American interpreter and translator

Mohamed Yousry is an American interpreter and translator who was appointed by the court to assist in the trial of Sheikh Omar Abdel Rahman, the blind Egyptian cleric who was convicted in 1996 of plotting terrorist attacks against various sites in the New York City area. On February 10, 2005, Yousry was indicted in the United States District Court, Southern District of New York, along with attorney Lynne Stewart and Ahmed Abdel Sattar, of conspiring to provide, and providing material support to terrorism and conspiring to defraud the U.S. government, and was convicted. Yousry was originally scheduled to be sentenced in September 2006, but he was sentenced on October 16, 2006, to one year and eight months.

Yousry translated a letter from Sheikh Omar Abdel Rahman that Stewart later released to a reporter. Abdel Rahman was under special administrative measures, which attorney Stewart violated by releasing this letter to the public. Although these press reports state that there is no question that Stewart violated these special administrative measures, whether Yousry did so is much less clear.

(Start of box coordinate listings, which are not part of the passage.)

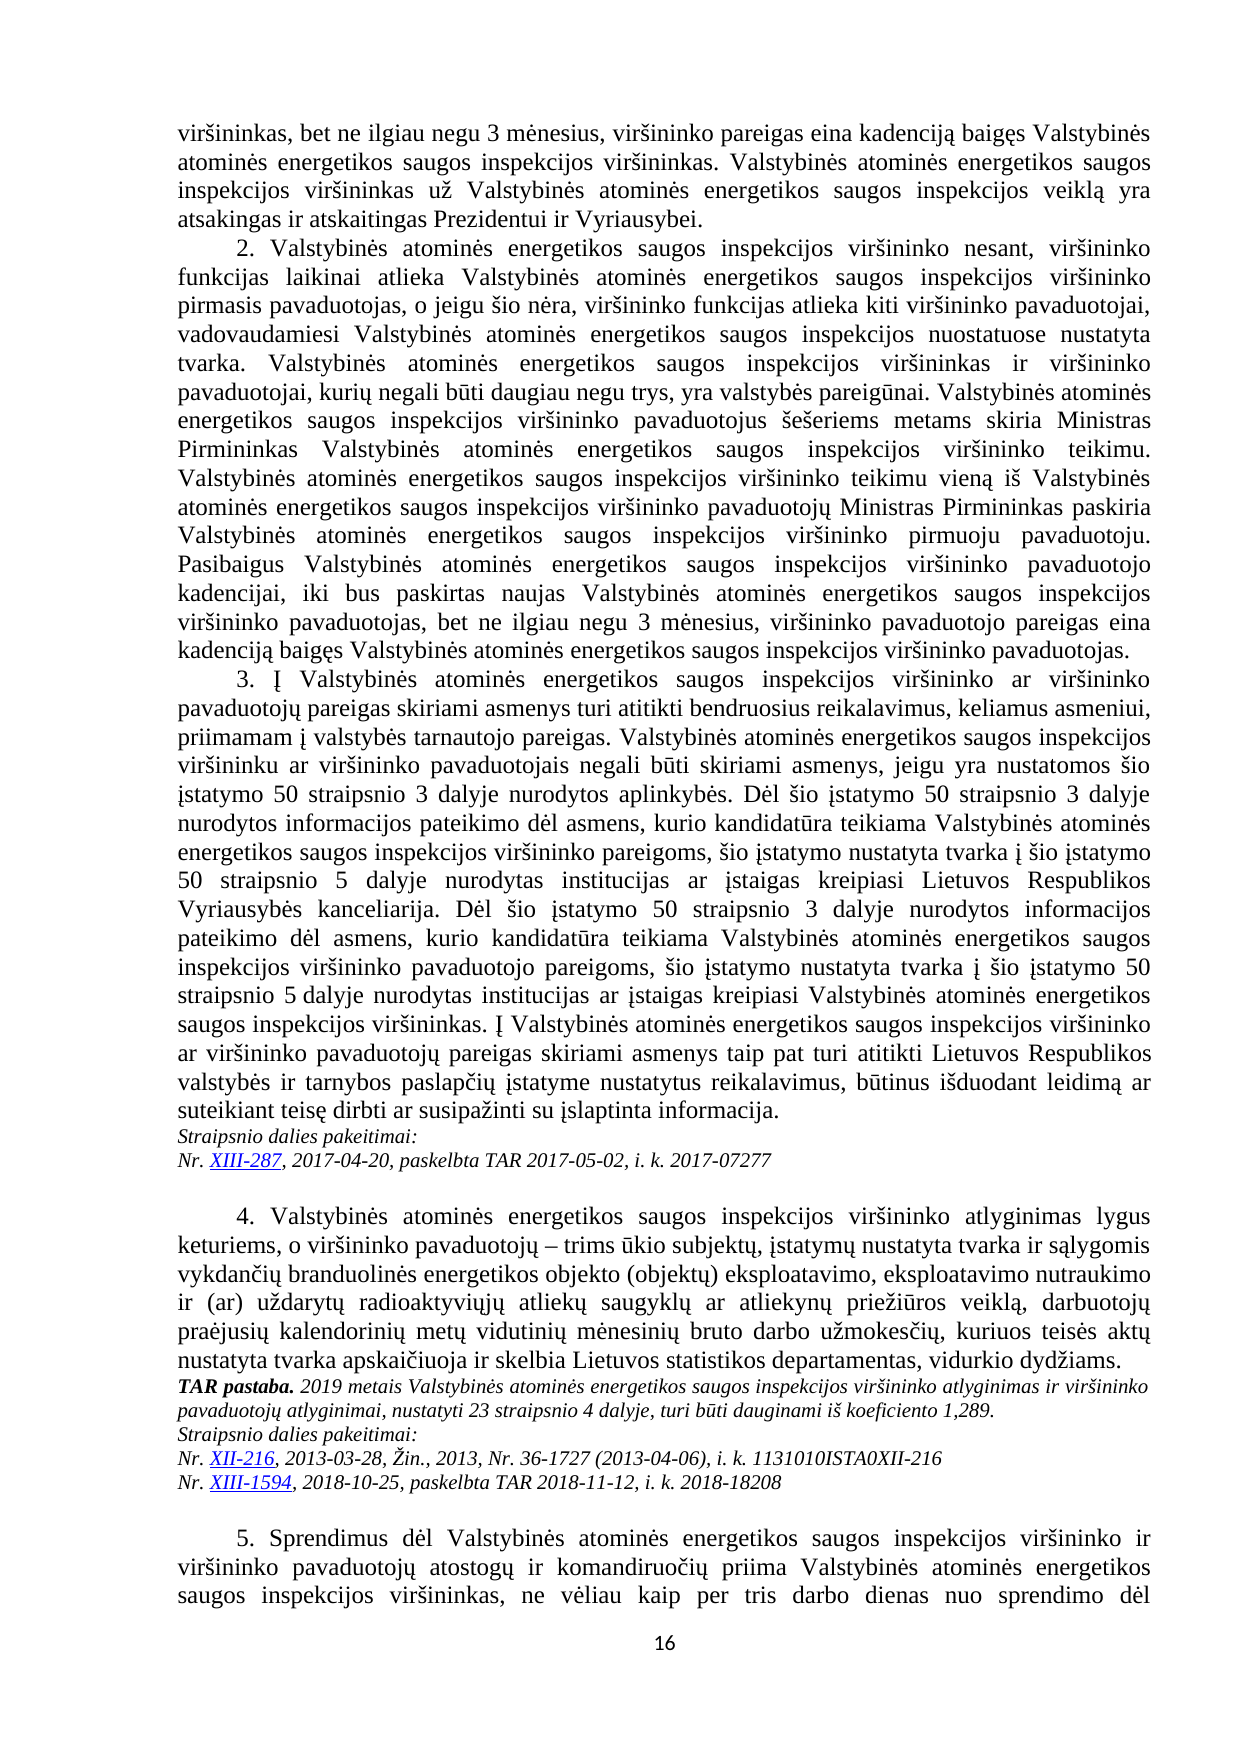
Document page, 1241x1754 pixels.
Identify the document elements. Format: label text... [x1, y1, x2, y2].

text 4. Valstybinės atominės energetikos saugos inspekcijos viršininko atlyginimas lygus keturiems, o viršininko pavaduotojų – trims ūkio subjektų, įstatymų nustatyta tvarka ir sąlygomis vykdančių branduolinės energetikos objekto (objektų) eksploatavimo, eksploatavimo nutraukimo ir (ar) uždarytų radioaktyviųjų atliekų saugyklų ar atliekynų priežiūros veiklą, darbuotojų praėjusių kalendorinių metų vidutinių mėnesinių bruto darbo užmokesčių, kuriuos teisės aktų nustatyta tvarka apskaičiuoja ir skelbia Lietuvos statistikos departamentas, vidurkio dydžiams. [177, 1201, 1152, 1374]
text Nr. XIII-287, 2017-04-20, paskelbta TAR 2017-05-02, i. k. 2017-07277 [177, 1148, 1152, 1172]
text Straipsnio dalies pakeitimai: [177, 1422, 1152, 1446]
text Nr. XII-216, 2013-03-28, Žin., 2013, Nr. 36-1727 (2013-04-06), i. k. 1131010ISTA0XII-216 [177, 1446, 1152, 1470]
text viršininkas, bet ne ilgiau negu 3 mėnesius, viršininko pareigas eina kadenciją baigęs Valstybinės atominės energetikos saugos inspekcijos viršininkas. Valstybinės atominės energetikos saugos inspekcijos viršininkas už Valstybinės atominės energetikos saugos inspekcijos veiklą yra atsakingas ir atskaitingas Prezidentui ir Vyriausybei. [177, 118, 1152, 233]
text Straipsnio dalies pakeitimai: [177, 1124, 1152, 1148]
text TAR pastaba. 2019 metais Valstybinės atominės energetikos saugos inspekcijos viršininko atlyginimas ir viršininko pavaduotojų atlyginimai, nustatyti 23 straipsnio 4 dalyje, turi būti dauginami iš koeficiento 1,289. [177, 1374, 1152, 1422]
text 3. Į Valstybinės atominės energetikos saugos inspekcijos viršininko ar viršininko pavaduotojų pareigas skiriami asmenys turi atitikti bendruosius reikalavimus, keliamus asmeniui, priimamam į valstybės tarnautojo pareigas. Valstybinės atominės energetikos saugos inspekcijos viršininku ar viršininko pavaduotojais negali būti skiriami asmenys, jeigu yra nustatomos šio įstatymo 50 straipsnio 3 dalyje nurodytos aplinkybės. Dėl šio įstatymo 50 straipsnio 3 dalyje nurodytos informacijos pateikimo dėl asmens, kurio kandidatūra teikiama Valstybinės atominės energetikos saugos inspekcijos viršininko pareigoms, šio įstatymo nustatyta tvarka į šio įstatymo 50 straipsnio 5 dalyje nurodytas institucijas ar įstaigas kreipiasi Lietuvos Respublikos Vyriausybės kanceliarija. Dėl šio įstatymo 50 straipsnio 3 dalyje nurodytos informacijos pateikimo dėl asmens, kurio kandidatūra teikiama Valstybinės atominės energetikos saugos inspekcijos viršininko pavaduotojo pareigoms, šio įstatymo nustatyta tvarka į šio įstatymo 50 straipsnio 5 dalyje nurodytas institucijas ar įstaigas kreipiasi Valstybinės atominės energetikos saugos inspekcijos viršininkas. Į Valstybinės atominės energetikos saugos inspekcijos viršininko ar viršininko pavaduotojų pareigas skiriami asmenys taip pat turi atitikti Lietuvos Respublikos valstybės ir tarnybos paslapčių įstatyme nustatytus reikalavimus, būtinus išduodant leidimą ar suteikiant teisę dirbti ar susipažinti su įslaptinta informacija. [177, 664, 1152, 1124]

The American Translators Association and the National Association of Judiciary Interpreters and Translators (NAJIT) issued a joint statement about this case, which took a neutral stand about Yousry's guilt or innocence. This statement and its position have been the object of criticism by some members of the translation and interpreting profession. NAJIT later responded to these criticisms with a two-page letter detailing their broad reasons for failing to support Yousry, as well as listing specific examples of where they felt he deviated from just being a translator.

His conviction was later affirmed and he began serving his sentence in November 2009.

Yousry was released on April 29, 2011.